Anyone want to gift me a clay pot?

There are things we want, and there are things we need.  Donabe by Naoko Moore and Kyle Connaughton was definitely the former.  I won’t lie.  When I picked it up, I expected to treat it more like a coffee table book but I think I completely underestimated it.

Why did I want this book?  A handful of years ago, I read Naoko Moore’s blog regularly.  I don’t even remember how I found it.  But I did, and I’d dream about buying a donabe (particularly the rice cooker donabe) to make all sorts of Japanese inspired recipes.

You might be asking what is a donabe?  It’s the Japanese word for clay pot.

And now, you might be asking if I ever bought one?  Um, no.  To be fair, I never bought one because most of them are not recommended for an electric stove… of which  I have.  D’oh!

But still, I enjoyed Moore’s blog even though I rarely used any of the recipes she posted.

Oh.  Maybe I do know how I found her blog.  I learned to make shio koji and I think I was researching for more background information.

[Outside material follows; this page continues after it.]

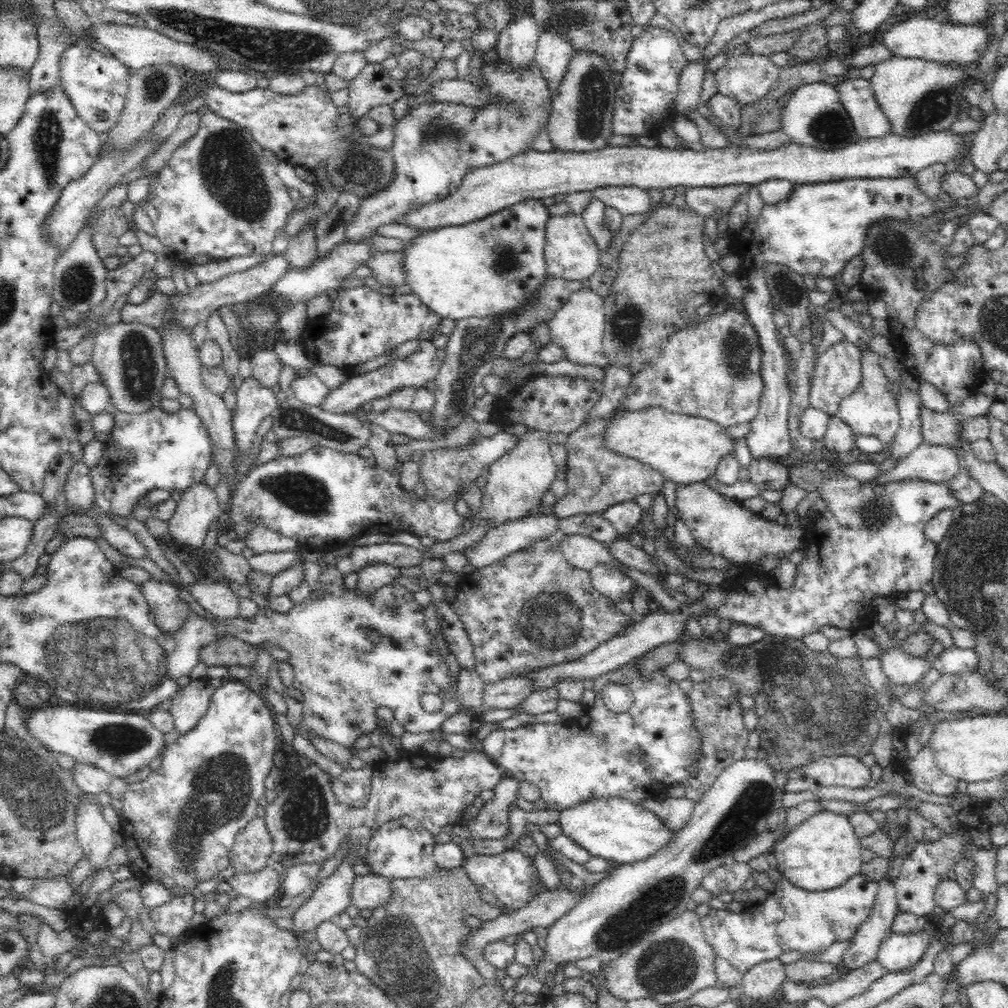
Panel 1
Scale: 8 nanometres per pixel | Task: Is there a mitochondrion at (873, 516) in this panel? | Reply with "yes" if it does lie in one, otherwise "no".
yes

Moore use shio koji a lot.  She even included a recipe for it in her new cookbook.

Right, back to the cookbook.

Donabe-owner or not, I think I’m going to have to cook a lot of these recipes.  I think most of it should be ok for normal pots and pans.  The exceptions to this are the recipes meant for the rice cooker donabe and the donabe smoker.  But I imagine that the rice cooker donabe recipes can be made in an electric rice cooker.  I’ll have to experiment.  I don’t have a smoker though, so those recipes are unlikely to ever see the light of day in my kitchen.   

Thankfully, there are a lot of soup recipes (I love a good nabe) and steamed recipes.  These should all be ok to make in my kitchen.  So, things on the to do list (besides more shio koji)?

  • Kyoto-style saikyo miso hot pot
  • Chicken hot pot
  • Duck and tofu hot pot (well, minus the tofu because I’m allergic)
  • Chicken meatballs in hot sesame miso broth
  • Simmered pork shoulder
  • Salmon chowder with miso soy-milk broth (I plan on using whole milk)
  • Pork and vegetable miso soup (maybe mostly because I love watching Shinya Shokudo)
  • Steamed yellowtail shabu-shabu (looks very simple and delicious)
  • Steamed enoki mushrooms wrapped in beef
  • Green tea seam cake
  • Steamed-fried salmon and vegetables in miso sauce

Obviously, it looks I’m going to get a lot more use out of this book than I originally anticipated.

While most of the recipes are Japanese, there are also some recipes with Chinese or Western influences.

Oh, and the pictures are really lovely.  I get hungry just looking at them.  At the end of the day, I’m really quite pleased to own a copy of Donabe.  Maybe one day, I’ll get around to buying that rice cooker donabe for myself.

(Haha, but right now I really want a nice carbon steel skillet.  That might be a story for another day.)


Disclaimer – I received this book from Blogging for Books for this review.  I’m not getting paid for this post.